**Activity**:
How many lines in the records below contain "Settings"? Answer with the number alone.
(Beginning of Information provided)
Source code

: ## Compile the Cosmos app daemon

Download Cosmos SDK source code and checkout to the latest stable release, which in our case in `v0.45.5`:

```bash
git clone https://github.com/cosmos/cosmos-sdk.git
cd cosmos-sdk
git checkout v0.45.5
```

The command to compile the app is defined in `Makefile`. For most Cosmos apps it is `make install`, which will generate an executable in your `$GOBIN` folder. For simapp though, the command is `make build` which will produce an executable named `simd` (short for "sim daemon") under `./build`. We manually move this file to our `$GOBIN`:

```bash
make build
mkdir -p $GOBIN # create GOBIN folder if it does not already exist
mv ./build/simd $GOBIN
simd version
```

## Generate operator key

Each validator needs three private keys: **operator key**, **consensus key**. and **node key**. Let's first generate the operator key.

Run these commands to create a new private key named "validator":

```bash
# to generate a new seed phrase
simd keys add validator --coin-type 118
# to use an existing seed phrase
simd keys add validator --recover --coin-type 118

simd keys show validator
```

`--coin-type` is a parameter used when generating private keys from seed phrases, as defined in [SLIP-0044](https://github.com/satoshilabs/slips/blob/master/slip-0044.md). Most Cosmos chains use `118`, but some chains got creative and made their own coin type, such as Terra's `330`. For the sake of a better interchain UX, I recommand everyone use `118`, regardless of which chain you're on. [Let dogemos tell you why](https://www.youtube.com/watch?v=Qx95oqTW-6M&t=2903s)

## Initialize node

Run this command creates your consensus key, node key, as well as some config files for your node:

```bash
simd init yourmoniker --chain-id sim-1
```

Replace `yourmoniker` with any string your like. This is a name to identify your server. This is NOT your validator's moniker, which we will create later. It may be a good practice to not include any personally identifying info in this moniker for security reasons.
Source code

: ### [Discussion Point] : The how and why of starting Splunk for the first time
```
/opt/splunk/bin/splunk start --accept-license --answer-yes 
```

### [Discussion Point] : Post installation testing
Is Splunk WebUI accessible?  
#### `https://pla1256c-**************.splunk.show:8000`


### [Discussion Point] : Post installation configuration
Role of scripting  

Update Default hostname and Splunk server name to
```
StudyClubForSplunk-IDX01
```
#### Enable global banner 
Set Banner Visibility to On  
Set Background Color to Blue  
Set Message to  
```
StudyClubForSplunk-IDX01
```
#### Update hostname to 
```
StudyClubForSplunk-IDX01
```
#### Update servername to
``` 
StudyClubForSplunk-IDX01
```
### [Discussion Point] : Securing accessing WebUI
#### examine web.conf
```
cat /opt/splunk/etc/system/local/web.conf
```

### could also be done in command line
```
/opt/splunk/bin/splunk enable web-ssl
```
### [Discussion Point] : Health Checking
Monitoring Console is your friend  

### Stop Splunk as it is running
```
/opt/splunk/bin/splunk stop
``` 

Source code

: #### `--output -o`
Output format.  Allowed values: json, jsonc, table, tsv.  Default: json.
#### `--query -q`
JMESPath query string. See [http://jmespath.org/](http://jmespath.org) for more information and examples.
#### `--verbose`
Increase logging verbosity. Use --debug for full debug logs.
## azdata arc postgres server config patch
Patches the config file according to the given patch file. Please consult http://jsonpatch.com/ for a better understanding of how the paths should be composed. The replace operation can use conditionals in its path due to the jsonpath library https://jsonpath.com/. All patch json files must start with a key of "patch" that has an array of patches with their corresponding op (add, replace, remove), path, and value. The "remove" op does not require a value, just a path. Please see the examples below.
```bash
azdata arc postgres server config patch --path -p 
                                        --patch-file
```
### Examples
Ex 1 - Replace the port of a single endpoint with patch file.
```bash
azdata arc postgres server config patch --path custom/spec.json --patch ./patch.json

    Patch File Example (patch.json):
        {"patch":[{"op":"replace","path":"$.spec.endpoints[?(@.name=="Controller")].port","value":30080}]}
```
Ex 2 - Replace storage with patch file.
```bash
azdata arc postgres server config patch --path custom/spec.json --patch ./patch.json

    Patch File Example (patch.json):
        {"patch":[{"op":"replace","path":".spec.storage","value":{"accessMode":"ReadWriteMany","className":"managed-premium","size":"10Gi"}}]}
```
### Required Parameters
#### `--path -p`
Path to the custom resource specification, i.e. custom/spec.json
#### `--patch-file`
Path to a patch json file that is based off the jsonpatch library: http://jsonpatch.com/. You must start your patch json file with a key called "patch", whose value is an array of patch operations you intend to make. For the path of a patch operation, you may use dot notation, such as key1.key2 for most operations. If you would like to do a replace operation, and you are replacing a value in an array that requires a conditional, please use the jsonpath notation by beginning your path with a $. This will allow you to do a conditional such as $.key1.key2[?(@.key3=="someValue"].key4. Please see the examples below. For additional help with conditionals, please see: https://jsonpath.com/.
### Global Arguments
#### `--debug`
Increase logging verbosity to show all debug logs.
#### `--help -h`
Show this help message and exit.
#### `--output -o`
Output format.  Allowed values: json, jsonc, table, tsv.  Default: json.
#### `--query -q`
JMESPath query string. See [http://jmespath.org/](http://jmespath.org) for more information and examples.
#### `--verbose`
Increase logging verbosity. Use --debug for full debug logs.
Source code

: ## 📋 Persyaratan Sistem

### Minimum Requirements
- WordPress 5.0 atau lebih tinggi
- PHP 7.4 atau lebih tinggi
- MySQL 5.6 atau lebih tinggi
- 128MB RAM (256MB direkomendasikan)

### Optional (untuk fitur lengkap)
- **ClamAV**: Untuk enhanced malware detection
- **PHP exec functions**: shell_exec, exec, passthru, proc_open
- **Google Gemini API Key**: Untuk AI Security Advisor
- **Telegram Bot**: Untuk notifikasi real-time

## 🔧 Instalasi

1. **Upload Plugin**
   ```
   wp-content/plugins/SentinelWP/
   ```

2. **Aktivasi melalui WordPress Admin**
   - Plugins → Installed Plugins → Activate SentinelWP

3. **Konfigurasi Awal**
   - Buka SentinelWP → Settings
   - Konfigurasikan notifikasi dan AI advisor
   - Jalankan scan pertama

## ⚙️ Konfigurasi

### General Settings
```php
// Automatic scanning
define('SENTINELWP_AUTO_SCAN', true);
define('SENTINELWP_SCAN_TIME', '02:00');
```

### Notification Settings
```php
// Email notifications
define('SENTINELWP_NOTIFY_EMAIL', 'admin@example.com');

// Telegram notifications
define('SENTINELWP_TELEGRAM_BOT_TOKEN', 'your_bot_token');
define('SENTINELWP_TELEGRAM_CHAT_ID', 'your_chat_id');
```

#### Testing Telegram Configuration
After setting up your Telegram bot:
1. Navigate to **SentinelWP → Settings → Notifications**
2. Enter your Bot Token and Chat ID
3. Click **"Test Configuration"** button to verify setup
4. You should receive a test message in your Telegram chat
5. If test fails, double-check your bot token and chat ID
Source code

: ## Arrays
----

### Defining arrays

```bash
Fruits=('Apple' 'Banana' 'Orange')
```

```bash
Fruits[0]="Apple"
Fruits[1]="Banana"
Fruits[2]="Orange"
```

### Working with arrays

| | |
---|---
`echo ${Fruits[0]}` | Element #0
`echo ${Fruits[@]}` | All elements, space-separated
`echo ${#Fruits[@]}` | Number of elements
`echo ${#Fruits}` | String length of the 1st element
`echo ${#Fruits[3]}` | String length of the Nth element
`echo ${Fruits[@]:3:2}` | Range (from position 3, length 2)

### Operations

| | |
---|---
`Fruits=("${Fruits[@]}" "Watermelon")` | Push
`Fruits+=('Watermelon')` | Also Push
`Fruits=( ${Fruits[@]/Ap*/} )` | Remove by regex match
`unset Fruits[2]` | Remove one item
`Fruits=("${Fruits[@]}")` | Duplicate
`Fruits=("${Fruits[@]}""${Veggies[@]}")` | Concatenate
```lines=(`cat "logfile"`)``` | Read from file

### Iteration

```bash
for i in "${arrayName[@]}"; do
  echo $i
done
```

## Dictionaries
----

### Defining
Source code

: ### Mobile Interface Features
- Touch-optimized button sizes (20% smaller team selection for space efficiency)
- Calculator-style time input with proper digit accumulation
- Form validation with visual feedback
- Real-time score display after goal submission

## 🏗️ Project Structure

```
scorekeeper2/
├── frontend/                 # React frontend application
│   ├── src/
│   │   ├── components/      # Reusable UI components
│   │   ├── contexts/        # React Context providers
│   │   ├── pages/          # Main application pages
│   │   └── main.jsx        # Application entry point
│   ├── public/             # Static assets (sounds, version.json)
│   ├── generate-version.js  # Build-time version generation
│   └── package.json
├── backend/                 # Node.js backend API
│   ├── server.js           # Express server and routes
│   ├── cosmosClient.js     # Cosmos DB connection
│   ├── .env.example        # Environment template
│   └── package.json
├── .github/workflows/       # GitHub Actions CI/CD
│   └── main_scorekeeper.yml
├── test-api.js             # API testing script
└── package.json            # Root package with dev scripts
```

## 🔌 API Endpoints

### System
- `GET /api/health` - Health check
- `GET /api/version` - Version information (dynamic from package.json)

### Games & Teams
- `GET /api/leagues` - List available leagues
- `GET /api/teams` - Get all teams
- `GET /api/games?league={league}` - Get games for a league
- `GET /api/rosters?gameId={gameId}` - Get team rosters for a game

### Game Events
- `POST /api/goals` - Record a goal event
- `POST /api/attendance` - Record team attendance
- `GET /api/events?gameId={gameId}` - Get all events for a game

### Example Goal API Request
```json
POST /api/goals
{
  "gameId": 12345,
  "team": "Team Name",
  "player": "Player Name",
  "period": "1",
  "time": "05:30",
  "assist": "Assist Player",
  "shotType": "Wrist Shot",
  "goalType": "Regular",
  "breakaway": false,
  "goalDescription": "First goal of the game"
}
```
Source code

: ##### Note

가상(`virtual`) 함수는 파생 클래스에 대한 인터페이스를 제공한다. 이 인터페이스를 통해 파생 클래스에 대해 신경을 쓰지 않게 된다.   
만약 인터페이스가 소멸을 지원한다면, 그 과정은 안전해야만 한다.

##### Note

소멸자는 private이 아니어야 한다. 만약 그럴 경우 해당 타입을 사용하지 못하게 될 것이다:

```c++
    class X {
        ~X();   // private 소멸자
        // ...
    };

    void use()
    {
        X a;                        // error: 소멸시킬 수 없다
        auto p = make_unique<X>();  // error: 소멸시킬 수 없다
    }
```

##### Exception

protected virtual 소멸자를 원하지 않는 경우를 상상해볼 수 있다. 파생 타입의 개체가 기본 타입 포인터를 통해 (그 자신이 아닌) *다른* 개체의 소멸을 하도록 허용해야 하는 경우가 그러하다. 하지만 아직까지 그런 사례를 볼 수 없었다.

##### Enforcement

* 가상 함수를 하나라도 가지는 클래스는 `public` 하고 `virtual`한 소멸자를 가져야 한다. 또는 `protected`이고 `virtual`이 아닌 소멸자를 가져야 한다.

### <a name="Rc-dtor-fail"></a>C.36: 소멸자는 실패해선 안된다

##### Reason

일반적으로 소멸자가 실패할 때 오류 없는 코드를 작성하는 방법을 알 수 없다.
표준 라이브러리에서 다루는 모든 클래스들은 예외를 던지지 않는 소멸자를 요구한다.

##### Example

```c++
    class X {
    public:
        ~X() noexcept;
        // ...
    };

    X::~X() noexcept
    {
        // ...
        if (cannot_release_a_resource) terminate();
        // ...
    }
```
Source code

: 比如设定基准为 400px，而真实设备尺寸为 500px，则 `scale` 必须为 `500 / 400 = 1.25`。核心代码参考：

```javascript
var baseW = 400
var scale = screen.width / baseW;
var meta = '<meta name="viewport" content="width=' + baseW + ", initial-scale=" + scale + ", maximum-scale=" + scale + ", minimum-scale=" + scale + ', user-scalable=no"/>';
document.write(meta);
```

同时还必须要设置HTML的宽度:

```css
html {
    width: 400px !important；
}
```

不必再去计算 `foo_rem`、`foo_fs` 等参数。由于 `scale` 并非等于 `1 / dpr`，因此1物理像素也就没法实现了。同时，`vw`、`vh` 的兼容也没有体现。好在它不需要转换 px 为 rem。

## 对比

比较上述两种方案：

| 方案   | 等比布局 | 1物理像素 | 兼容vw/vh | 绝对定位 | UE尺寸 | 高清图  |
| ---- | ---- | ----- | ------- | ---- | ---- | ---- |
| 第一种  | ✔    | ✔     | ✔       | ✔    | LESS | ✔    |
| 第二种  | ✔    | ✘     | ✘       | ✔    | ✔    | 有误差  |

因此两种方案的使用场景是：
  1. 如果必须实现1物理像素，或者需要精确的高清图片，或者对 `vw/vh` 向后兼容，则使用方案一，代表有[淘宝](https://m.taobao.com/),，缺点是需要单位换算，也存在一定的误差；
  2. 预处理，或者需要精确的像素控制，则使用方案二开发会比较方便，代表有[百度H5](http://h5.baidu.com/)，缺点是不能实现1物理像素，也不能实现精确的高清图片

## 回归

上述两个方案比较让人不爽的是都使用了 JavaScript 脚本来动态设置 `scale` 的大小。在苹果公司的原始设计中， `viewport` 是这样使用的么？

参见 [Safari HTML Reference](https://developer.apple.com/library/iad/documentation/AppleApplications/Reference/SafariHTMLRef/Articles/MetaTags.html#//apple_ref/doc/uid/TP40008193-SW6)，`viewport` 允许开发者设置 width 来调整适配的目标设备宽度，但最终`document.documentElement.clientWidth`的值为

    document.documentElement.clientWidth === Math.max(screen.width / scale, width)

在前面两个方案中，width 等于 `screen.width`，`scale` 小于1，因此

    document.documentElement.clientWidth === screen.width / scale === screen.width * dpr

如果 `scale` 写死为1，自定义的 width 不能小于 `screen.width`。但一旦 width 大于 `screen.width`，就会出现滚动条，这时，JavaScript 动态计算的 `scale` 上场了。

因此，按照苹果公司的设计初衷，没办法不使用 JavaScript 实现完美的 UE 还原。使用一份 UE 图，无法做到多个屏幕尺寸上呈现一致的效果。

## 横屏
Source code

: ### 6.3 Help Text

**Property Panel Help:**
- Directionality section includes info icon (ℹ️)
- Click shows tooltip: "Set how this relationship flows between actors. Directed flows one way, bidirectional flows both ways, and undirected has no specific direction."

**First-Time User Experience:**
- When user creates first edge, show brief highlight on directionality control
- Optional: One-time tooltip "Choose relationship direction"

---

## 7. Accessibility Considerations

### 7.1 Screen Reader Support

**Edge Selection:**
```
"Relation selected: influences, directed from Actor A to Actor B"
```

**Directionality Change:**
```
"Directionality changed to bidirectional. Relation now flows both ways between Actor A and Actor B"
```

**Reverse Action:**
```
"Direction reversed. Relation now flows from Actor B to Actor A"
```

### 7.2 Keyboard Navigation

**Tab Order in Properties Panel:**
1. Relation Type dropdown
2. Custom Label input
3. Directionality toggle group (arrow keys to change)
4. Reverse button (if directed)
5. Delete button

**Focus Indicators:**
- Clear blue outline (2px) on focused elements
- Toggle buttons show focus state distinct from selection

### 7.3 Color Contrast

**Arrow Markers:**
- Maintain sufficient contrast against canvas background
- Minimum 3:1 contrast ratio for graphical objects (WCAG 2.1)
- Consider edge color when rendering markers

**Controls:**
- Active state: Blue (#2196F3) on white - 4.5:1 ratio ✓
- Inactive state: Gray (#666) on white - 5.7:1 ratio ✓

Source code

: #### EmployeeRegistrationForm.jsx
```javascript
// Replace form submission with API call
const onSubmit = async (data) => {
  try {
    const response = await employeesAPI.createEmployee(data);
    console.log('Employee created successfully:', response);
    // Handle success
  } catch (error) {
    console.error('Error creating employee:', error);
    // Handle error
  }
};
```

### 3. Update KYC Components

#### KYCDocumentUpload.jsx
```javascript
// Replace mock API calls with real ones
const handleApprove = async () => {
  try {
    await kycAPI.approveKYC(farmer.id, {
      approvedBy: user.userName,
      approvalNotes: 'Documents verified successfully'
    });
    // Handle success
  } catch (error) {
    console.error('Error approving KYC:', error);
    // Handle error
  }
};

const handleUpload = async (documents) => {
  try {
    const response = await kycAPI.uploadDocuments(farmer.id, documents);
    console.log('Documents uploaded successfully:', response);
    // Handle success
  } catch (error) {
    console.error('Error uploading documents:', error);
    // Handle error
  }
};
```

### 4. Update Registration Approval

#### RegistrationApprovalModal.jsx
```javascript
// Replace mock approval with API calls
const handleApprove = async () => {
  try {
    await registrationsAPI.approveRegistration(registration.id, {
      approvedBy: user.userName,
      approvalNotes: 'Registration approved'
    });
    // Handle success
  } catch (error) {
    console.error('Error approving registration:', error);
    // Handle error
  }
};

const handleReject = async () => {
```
(End of Information provided)
**Your solution**:
4